══ Information supplied ══
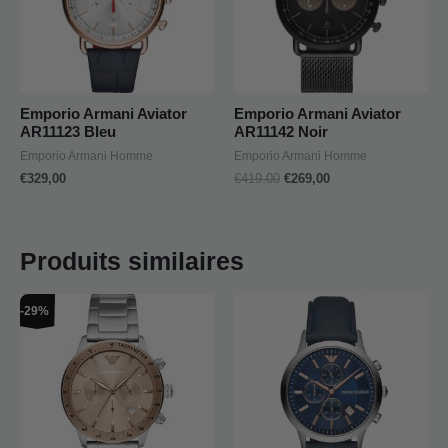
Emporio Armani Aviator
Emporio Armani Aviator
AR11123 Bleu
AR11142 Noir
Emporio Armani Homme
Emporio Armani Homme
€
329,00
€
419,00
€
269,00
Produits similaires
Le
Le
-29%
prix
prix
initial
actuel
était :
est :
€419,00.
€299,00.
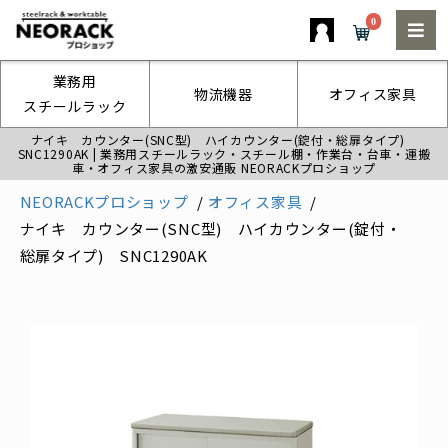
0
業務用
物流機器
オフィス家具
スチールラック
ナイキ カウンター(SNC型) ハイカウンター(錠付・総扉タイプ)
SNC1290AK | 業務用スチールラック・スチール棚・作業台・台車・運搬
車・オフィス家具の激安通販 NEORACKプロショップ
NEORACKプロショップ
オフィス家具
ナイキ カウンター(SNC型) ハイカウンター(錠付・
総扉タイプ) SNC1290AK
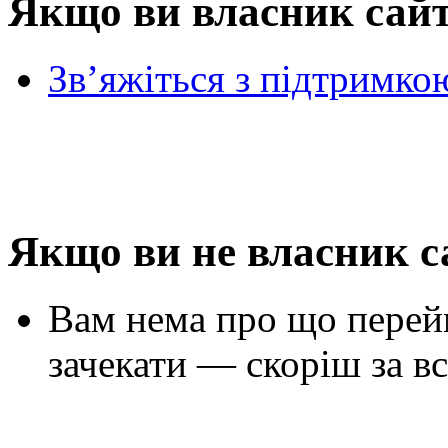
Якщо ви власник сай
Зв’яжіться з підтримко
Якщо ви не власник с
Вам нема про що перей
зачекати — скоріш за вс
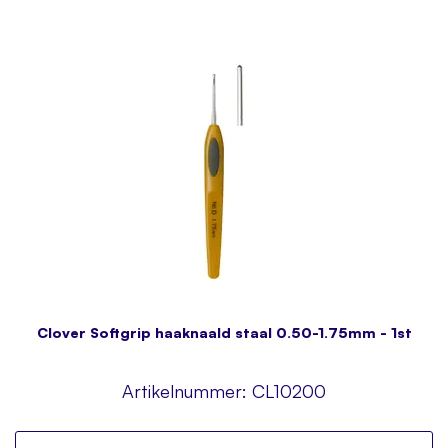
Clover Softgrip haaknaald staal 0.50-1.75mm - 1st
Artikelnummer:
CL10200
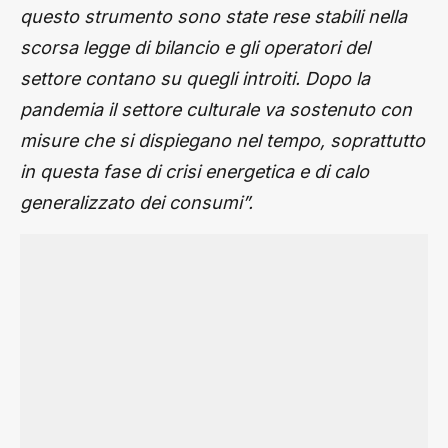
questo strumento sono state rese stabili nella
scorsa legge di bilancio e gli operatori del
settore contano su quegli introiti. Dopo la
pandemia il settore culturale va sostenuto con
misure che si dispiegano nel tempo, soprattutto
in questa fase di crisi energetica e di calo
generalizzato dei consumi”.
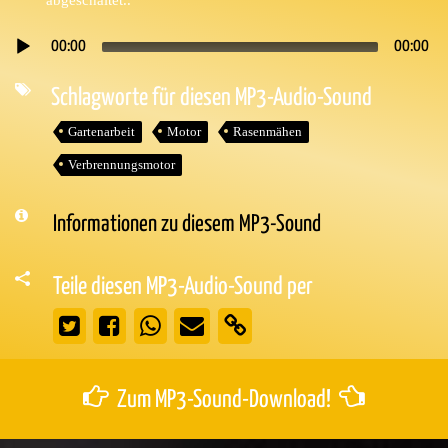
00:00
00:00
Audio-
Player
Schlagworte für diesen MP3-Audio-Sound
Gartenarbeit
Motor
Rasenmähen
Verbrennungsmotor
Informationen zu diesem MP3-Sound
Teile diesen MP3-Audio-Sound per
Zum MP3-Sound-Download!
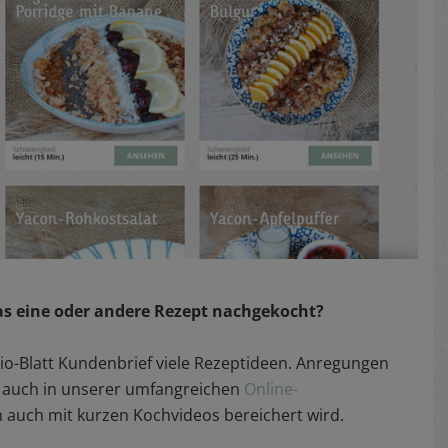
as eine oder andere Rezept nachgekocht?
 Bio-Blatt Kundenbrief viele Rezeptideen. Anregungen
u auch in unserer umfangreichen
Online-
 auch mit kurzen Kochvideos bereichert wird.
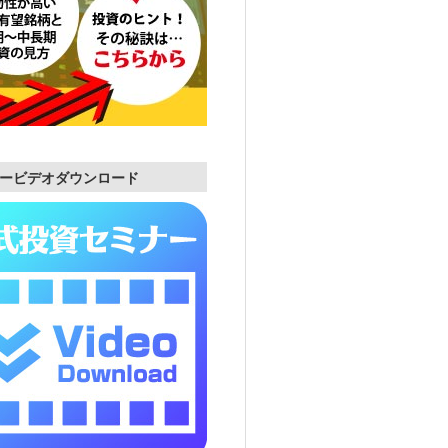
ービデオダウンロード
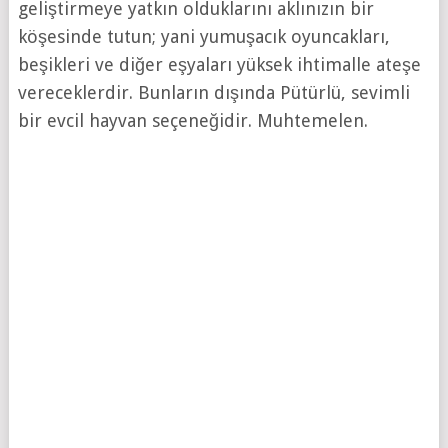
geliştirmeye yatkın olduklarını aklınızın bir
köşesinde tutun; yani yumuşacık oyuncakları,
beşikleri ve diğer eşyaları yüksek ihtimalle ateşe
vereceklerdir. Bunların dışında Pütürlü, sevimli
bir evcil hayvan seçeneğidir. Muhtemelen.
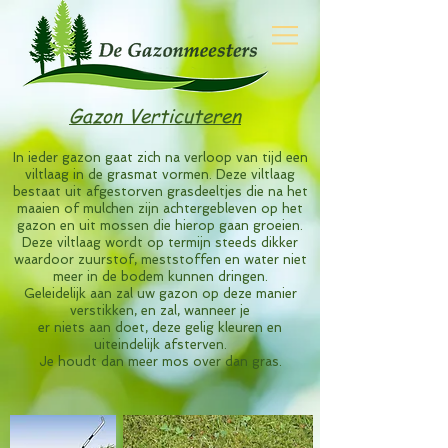
Gazon Verticuteren
In ieder gazon gaat zich na verloop van tijd een
viltlaag in de grasmat vormen. Deze viltlaag
bestaat uit afgestorven grasdeeltjes die na het
maaien of mulchen zijn achtergebleven op het
gazon en uit mossen die hierop gaan groeien.
Deze viltlaag wordt op termijn steeds dikker
waardoor zuurstof, meststoffen en water niet
meer
in de bodem kunnen dringen.
Geleidelijk aan zal uw gazon op deze manier
verstikken, en zal, wanneer je
er niets aan doet, deze gelig
kleuren en
uiteindelijk afsterven.
Je houdt dan meer mos over dan
gras.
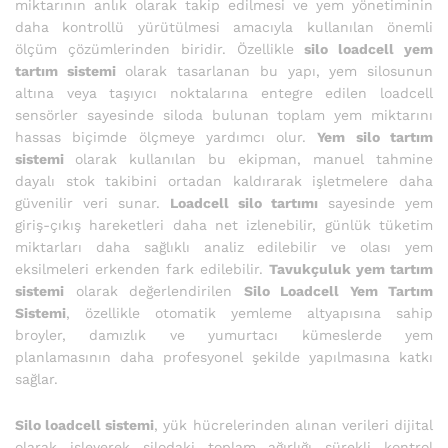
miktarının anlık olarak takip edilmesi ve yem yönetiminin
daha kontrollü yürütülmesi amacıyla kullanılan önemli
ölçüm çözümlerinden biridir. Özellikle
silo loadcell yem
tartım sistemi
olarak tasarlanan bu yapı, yem silosunun
altına veya taşıyıcı noktalarına entegre edilen loadcell
sensörler sayesinde siloda bulunan toplam yem miktarını
hassas biçimde ölçmeye yardımcı olur.
Yem silo tartım
sistemi
olarak kullanılan bu ekipman, manuel tahmine
dayalı stok takibini ortadan kaldırarak işletmelere daha
güvenilir veri sunar.
Loadcell silo tartımı
sayesinde yem
giriş-çıkış hareketleri daha net izlenebilir, günlük tüketim
miktarları daha sağlıklı analiz edilebilir ve olası yem
eksilmeleri erkenden fark edilebilir.
Tavukçuluk yem tartım
sistemi
olarak değerlendirilen
Silo Loadcell Yem Tartım
Sistemi
, özellikle otomatik yemleme altyapısına sahip
broyler, damızlık ve yumurtacı kümeslerde yem
planlamasının daha profesyonel şekilde yapılmasına katkı
sağlar.
Silo loadcell sistemi
, yük hücrelerinden alınan verileri dijital
olarak işleyerek silodaki toplam ağırlığı sürekli kontrol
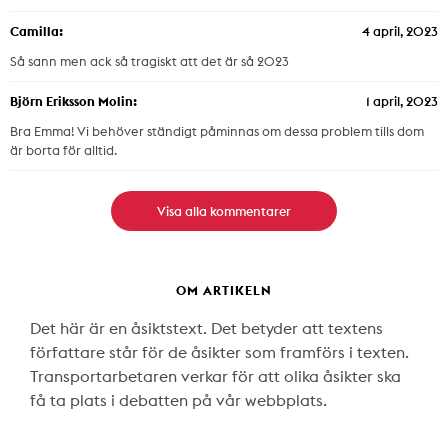
Camilla:
4 april, 2023
Så sann men ack så tragiskt att det är så 2023
Björn Eriksson Molin:
1 april, 2023
Bra Emma! Vi behöver ständigt påminnas om dessa problem tills dom
är borta för alltid.
Visa alla kommentarer
OM ARTIKELN
Det här är en åsiktstext. Det betyder att textens
författare står för de åsikter som framförs i texten.
Transportarbetaren verkar för att olika åsikter ska
få ta plats i debatten på vår webbplats.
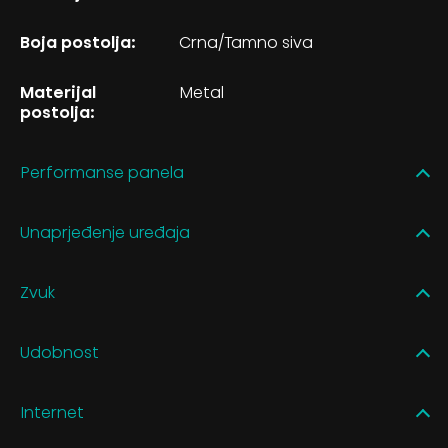
Boja postolja:
Crna/Tamno siva
Materijal
Metal
postolja:
Performanse panela
Unaprjeđenje uređaja
Zvuk
Udobnost
Internet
═══
> **Work to complete**:
Return every line from the records above that contains the word "edilebilir".

> **Response area**:
miktarları daha sağlıklı analiz edilebilir ve olası yem
eksilmeleri erkenden fark edilebilir.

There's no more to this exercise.